Diane Marshall, 27, lives with her brother Kevin Zirulo. "We've got all kinds of [discarded furniture they have scavanged] on Craigslist we're trying to sell," she said. But she said that it fluctuates, "One day you have a bunch of sales and you get by, and the next it's you're calling mom and saying, 'hey, I need toilet paper.'" Mr. Zirulo added that Marshall just posted on Craigslist that she has a female Chihauhua that she wants to get pregnant. "I don't know if this little dog is able to pop out that many puppies, but if we had an extra puppy or two we'd be happy to sell them."
[Isabel] Bermudez worries about crime now that she lives in a rental apartment. She keeps dogs for protection.
On the one hand, I have some opinions about these photos; on the other hand, I've never been broke, jobless and hungry.
[For one thing, I'd be inclined to offer to pay for the Chihuahua to be spayed. Risk of complications if the dog gets pregnant; small pups are a dime a dozen — you'll wind up giving them away in front of WalMart, etc. Let me pay for the spay.]

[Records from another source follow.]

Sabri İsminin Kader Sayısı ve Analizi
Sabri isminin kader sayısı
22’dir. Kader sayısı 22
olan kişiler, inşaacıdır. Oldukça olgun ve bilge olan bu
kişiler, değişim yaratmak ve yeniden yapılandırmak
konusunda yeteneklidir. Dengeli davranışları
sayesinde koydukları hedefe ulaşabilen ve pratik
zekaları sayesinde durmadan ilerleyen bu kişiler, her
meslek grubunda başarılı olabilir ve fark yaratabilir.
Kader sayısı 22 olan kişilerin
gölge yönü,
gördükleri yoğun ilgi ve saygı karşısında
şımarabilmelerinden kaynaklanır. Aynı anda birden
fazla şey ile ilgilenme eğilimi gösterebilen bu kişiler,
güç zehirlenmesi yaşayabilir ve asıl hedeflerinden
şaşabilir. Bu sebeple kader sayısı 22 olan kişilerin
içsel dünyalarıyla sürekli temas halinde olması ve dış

I saw the NY Times photos after reading this passage by author Mary Elizabeth Thurston on the Bad Rap blog:
"Pet keeping is now one of the Western values being exported to cultures where animals have traditionally been viewed as consumable resources. With only the affluent in these countries able to afford keeping dogs for pleasure, pets again are becoming emblems of prestige, just as they were in nineteenth-century Europe. So we might ask, as the far reaches of the globe are transformed by a second wave of industrialization, whether the human-dog relationship in these developing nations will follow the same evolutionary pattern. Will the camera again document a canine pilgrimage from slave to soulmate as these societies grapple with concepts of self-determination and a compassionate ethic that embraces us all?"What would the rest of humanity do without our Western values, I wonder. Here in the developed world our dogs are soulmates, not slaves. So I turn from news about guard dogs and puppy mills and the latest U.S. dogfight busts and 100 Huskies in Quebec rescued from neglect to a guest post from Catherine in Bangladesh, posted on the terrific blog One Bark at a Time. Excerpt:
The Bangladeshis are starvation poor, but many share what little they have with the dogs and cats on the street. It might take six bearers, sharing lunches, digging in garbage, and pooling their tea money, to feed one crippled old dog, but the miracle is that those six do share.Read the whole post here, and Part 2 here. Catherine again:
There are no animal welfare groups here dealing with dogs and cats: the few concerned people are fighting the illegal poaching of endangered species, and the traffic in exotic pets. They are not doing well, because although there are laws against these things, no one can enforce them. If folk ask about helping, they should give their donations to proven development groups who are working to improve things for the people here. The people will share: it's what they do.